A 104-30 loss to Windsor might be the most lopsided loss suffered by any Southington High School team in the history of Southington High School teams. It must have been so quiet that you could have heard the ECHO of a pin drop on the bus ride home after the game.

But I’m not pointing that out to ridicule the Blue Knight basketball players. In fact, that wasn’t my reaction at all when I first heard the news. I have come to the conclusion that this year’s varsity basketball players are the toughest the high school has ever produced.

They are certainly tougher than any football player, any softball player, or any other varsity athlete that will compete at the high school this year.

After all, if Windsor had beaten Southington, 104-30, on the football field, the Windsor coach would have been suspended by the CIAC. In football, where scores are counted by sevens and threes, CIAC officials felt that it would be too devastating to lose by 50-points—forget about losing by 66. The CIAC even made a rule to protect against it and instituted a running clock to speed up the finish of a lopsided contest. How can a football player claim to be tougher than a Blue Knight basketball player?

Even softball and swimming have mercy rules and escape clauses for times when games get too out of control, so basketball players can certainly claim to be tougher.

In basketball, where it takes three or four scores to equal a single touchdown, there is no mercy rule. Even though a team has to out-score an opponent by as many as 25 baskets (or 50 free throws) to approach a 50-point deficit, there is no rule at all. That’s where the toughness comes in.

I am impressed with any athlete that would continue to try, continue to score, continue to defend—in front of an audience of fans on the road—when there was obviously no chance to win the game. If I’m being honest with myself, I don’t think I would have made it to the final whistle. But the Blue Knights continued to the bitter end.

I’m curious how many varsity-level athletes took the winter off but still find time to compete in the town’s basketball league? I wonder how many varsity-level basketball players chose to sit out the season to compete in the town league—with no pressure—instead of supporting their classmates on the big stage?

If there are any, they should be hanging their heads in shame. So should any fan that is willing to flock to a town game but can’t support the varsity team because of their record. Fair-weather fans aren’t impressive.

For those boys that chose to stay with the team, chose to practice, and chose to compete, they have my complete respect. It is much tougher to show up for daily practice when your team is winless than when you’re a championship contender.

This winter season has already been a true test of character and grit. It’s already been chock full of life lessons that can’t be learned anywhere else. I am not as impressed with a team’s ability to win as I am for their ability to persevere through adversity. That’s why these guys win the “Toughest” title for this school year.

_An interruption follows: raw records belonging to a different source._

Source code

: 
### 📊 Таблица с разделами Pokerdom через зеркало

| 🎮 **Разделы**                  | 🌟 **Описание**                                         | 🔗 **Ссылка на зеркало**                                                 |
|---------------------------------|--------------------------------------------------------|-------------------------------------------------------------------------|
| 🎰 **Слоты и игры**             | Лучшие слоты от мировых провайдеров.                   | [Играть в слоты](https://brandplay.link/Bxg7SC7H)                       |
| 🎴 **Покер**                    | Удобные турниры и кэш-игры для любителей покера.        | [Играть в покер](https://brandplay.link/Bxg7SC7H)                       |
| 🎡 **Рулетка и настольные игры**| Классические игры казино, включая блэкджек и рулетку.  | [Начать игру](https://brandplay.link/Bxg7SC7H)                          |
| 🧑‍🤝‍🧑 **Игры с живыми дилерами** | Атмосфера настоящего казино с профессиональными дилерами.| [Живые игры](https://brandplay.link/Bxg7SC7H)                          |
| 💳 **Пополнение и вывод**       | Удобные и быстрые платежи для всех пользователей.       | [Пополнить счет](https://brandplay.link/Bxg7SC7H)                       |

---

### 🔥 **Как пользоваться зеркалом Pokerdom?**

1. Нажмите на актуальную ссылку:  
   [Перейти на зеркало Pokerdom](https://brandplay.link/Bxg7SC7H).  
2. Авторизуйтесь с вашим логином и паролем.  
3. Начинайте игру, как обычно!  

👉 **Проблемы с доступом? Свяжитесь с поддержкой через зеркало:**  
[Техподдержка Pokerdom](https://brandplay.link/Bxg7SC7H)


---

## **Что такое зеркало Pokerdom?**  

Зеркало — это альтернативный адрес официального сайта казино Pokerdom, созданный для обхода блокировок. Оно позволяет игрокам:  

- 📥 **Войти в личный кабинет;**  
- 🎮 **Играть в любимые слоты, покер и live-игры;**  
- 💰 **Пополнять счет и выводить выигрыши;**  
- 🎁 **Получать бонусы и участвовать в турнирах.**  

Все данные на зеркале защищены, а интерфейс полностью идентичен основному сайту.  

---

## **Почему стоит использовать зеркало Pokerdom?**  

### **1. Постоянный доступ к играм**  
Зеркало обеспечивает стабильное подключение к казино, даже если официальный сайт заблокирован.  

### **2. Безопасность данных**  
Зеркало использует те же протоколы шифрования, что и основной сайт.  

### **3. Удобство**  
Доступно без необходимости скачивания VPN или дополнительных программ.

Of course, the season isn’t over. Who knows how this hard-learned lesson will affect the final outcome? People were ready to count out the Knights last winter when they were 0-7 and when they were 1-9, but the team wasn’t eliminated from the tournament until the final second of the final regular season game.

In my opinion, the entire boys basketball team—the freshmen, the junior varsity squad, and varsity team—are this week’s athletes of the week.

That was my reaction when the news began to filter in.